Diario Sur

El Cervantes arriesga con un ‘Nabucco’ «moderno y crítico» para abrir el curso

El director del Teatro Cervantes (a la derecha), junto al equipo artístico de la ópera 'Nabucco'.
El director del Teatro Cervantes (a la derecha), junto al equipo artístico de la ópera 'Nabucco'. / P. Hérvele
  • El teatro abre mañana al público el ensayo general de la ópera de Verdi, que en esta versión se ubica en la Siria actual

Todo lo que se pone en escena en este ‘Nabucco’ «está escrito» en el libreto de Temistocle Solera; y la música es absolutamente fiel a lo que compuso en su día Giuseppe Verdi. Pero hay una diferencia sustancial, y también arriesgada, entre lo que se estrenó en 1842 en Milán y lo que ahora se verá en Málaga. El Jerusalén bíblico se transforma aquí en la Siria actual, y los babilónicos de entonces son los árabes de ahora. Distintas culturas, pero un mismo mensaje: «El tema de la opresión de los pueblos está latente y visible, siempre desde el punto de vista del vencido», explica David Martel, codirector escénico junto a Ignacio García de esta versión de la ópera de Verdi que estrena el Teatro Cervantes el próximo viernes y domingo.

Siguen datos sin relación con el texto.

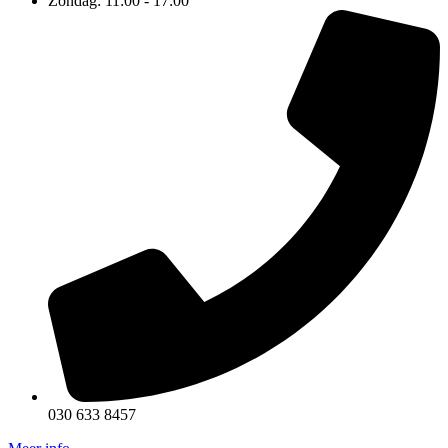
Zondag: 11:00 - 17:00
030 633 8457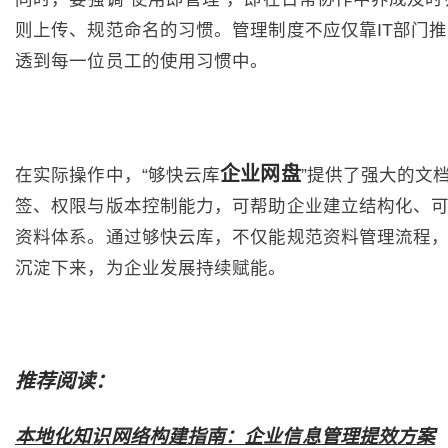
则上传、规范命名的习惯。管理制度不应仅靠IT部门
透到每一位员工的使用习惯中。
企业网盘
在实际操作中，“够快云库
”提供了强大的文
签、权限与版本控制能力，可帮助企业建立结构化、
资料体系。通过够快云库，不仅能规范资料管理流程
沉淀下来，为企业发展持续赋能。
推荐阅读：
本地化知识网络构建指南：企业信息管理提效方案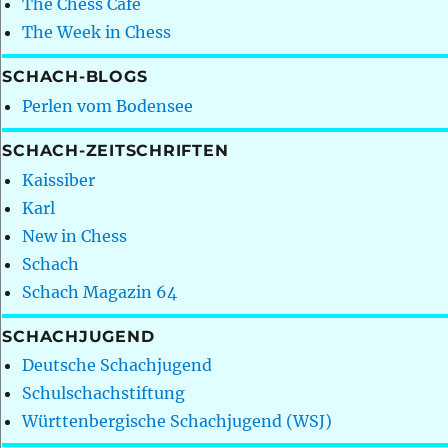
The Chess Café
The Week in Chess
SCHACH-BLOGS
Perlen vom Bodensee
SCHACH-ZEITSCHRIFTEN
Kaissiber
Karl
New in Chess
Schach
Schach Magazin 64
SCHACHJUGEND
Deutsche Schachjugend
Schulschachstiftung
Württenbergische Schachjugend (WSJ)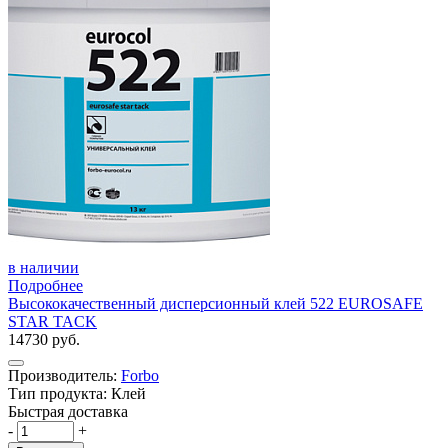
в наличии
Подробнее
Высококачественный дисперсионный клей 522 EUROSAFE
STAR TACK
14730 руб.
Производитель:
Forbo
Тип продукта: Клей
Быстрая доставка
-
+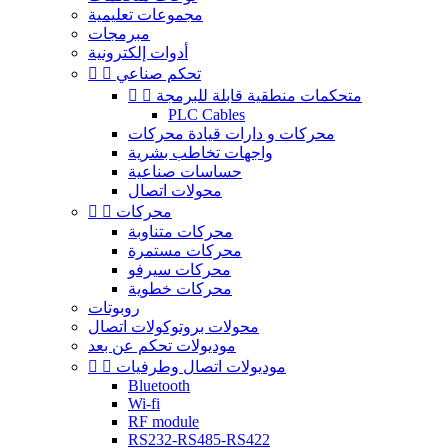
مجموعات تعليمية
مبرمجات
أدوات إلكترونية
تحكم صناعي


متحكمات منطقية قابلة للبرمجة


PLC Cables
محركات و دارات قيادة محركات
واجهات تخاطب بشرية
حساسات صناعية
محولات اتصال
محركات


محركات متناوبة
محركات مستمرة
محركات سيرفو
محركات خطوية
روبوتات
محولات بروتوكولات اتصال
موديولات تحكم عن بعد
موديولات اتصال وطرفيات


Bluetooth
Wi-fi
RF module
RS232-RS485-RS422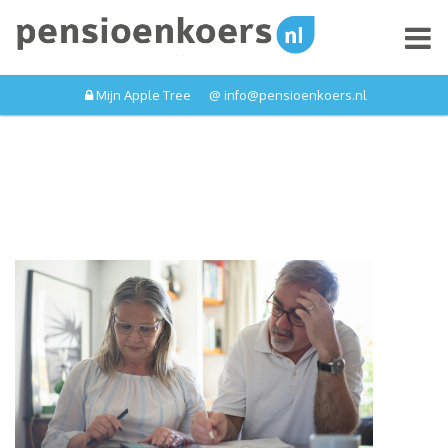
Mijn Apple Tree
@ info
@
pensioenkoers
.
nl
Berekenen
Pensioen
Variabel pensioen
Pensioen uitkeren
Lijfrente
Nieuwe pensioenstelsel
Over ons
Reviews
FAQ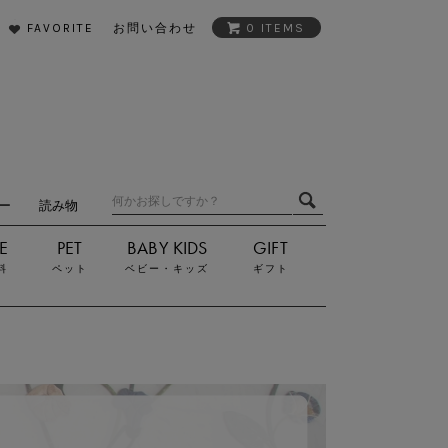
FAVORITE
お問い合わせ
0 ITEMS
ダー
読み物
料
ペット
ベビー・キッズ
ギフト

Las ruinas de la histórica ciudad siria de Palmira enmarcan esta propuesta «moderna y crítica», coproducida en lo musical por el Cervantes –con la participación de la Orquesta Filarmónica y el Coro de Ópera de Málaga– y en lo escénico por Telón Producciones. Un estreno que sirve de apertura a una temporada lírica que, de momento, parece haber recuperado parte de la ilusión perdida del aficionado con un incremento en el número de abonados. De hecho, las entradas están ya agotadas para el viernes y apenas quedan para el domingo, una respuesta del público a la que el Cervantes responde con un gesto inédito: abrir las puertas del ensayo general de mañana miércoles (21.00 horas). Los interesados podrán solicitar desde hoy en las taquillas del teatro alguna de las 264 invitaciones disponibles (dos por persona).

Un paso más

La producción escénica apuesta en este ‘Nabucco’ por «dar un paso más». Frente a la visión historicista de otras propuestas, aquí se cambia el lugar y la fecha para «hacer una crítica a la realidad actual, a la propaganda religiosa enfocada hacia una situación radicalizada, siempre intentando ser sensibles», indica Martel. Consciente de que se exponen «algunos momentos delicados», argumenta que la intención ha sido «llegar a un límite donde plasmar esa sensibilidad sin llegar a ser morbosos». «Lanzamos un mensaje, no es un ‘porque sí’, hay un trasfondo artístico y crítico», insiste el director escénico.

El director y compositor malagueño Arturo Díez Boscovich toma la batuta de la OFM con un objetivo claro:«Ser lo más fiel posible a la idea del compositor, su palabra es fundamental». Se lamenta de que, «por desgracia», muchas ediciones discográficas han reinterpretado la partitura de Verdi de una forma que «nada tiene que ver» con el original. «Pero aquí hacemos en un 95% lo que Verdi dejó escrito en su obra», afirma.

El barítono Luis Cansino y la soprano Maribel Ortega asumen los roles protagonistas. Ortega será ‘Abigaille’, un papel conocido por su enorme dificultad, con una escritura donde Verdi refleja «los altibajos emocionales, la energía, la furia y el ímpetu del personaje. A veces parece un caballo desbocado, otras piensa y analiza». Escrita por el autor al poco de perder a su mujer y a sus dos hijos, esta pieza es para la soprano «un reflejo de su propio estado emocional». Cansino será ‘Nabucco’, el rol a partir de cual Verdi «exterioriza su amor» por la voz de barítono. «Por eso le llamamos papá», explica el cantante, que se felicita por la «impresionante cantera» que da la lírica en este país. Solo falta que se cumpla el pronóstico que Boscovich hizo ayer al director del Cervantes, Juan Antonio Vigar: «Con este equipo triunfamos».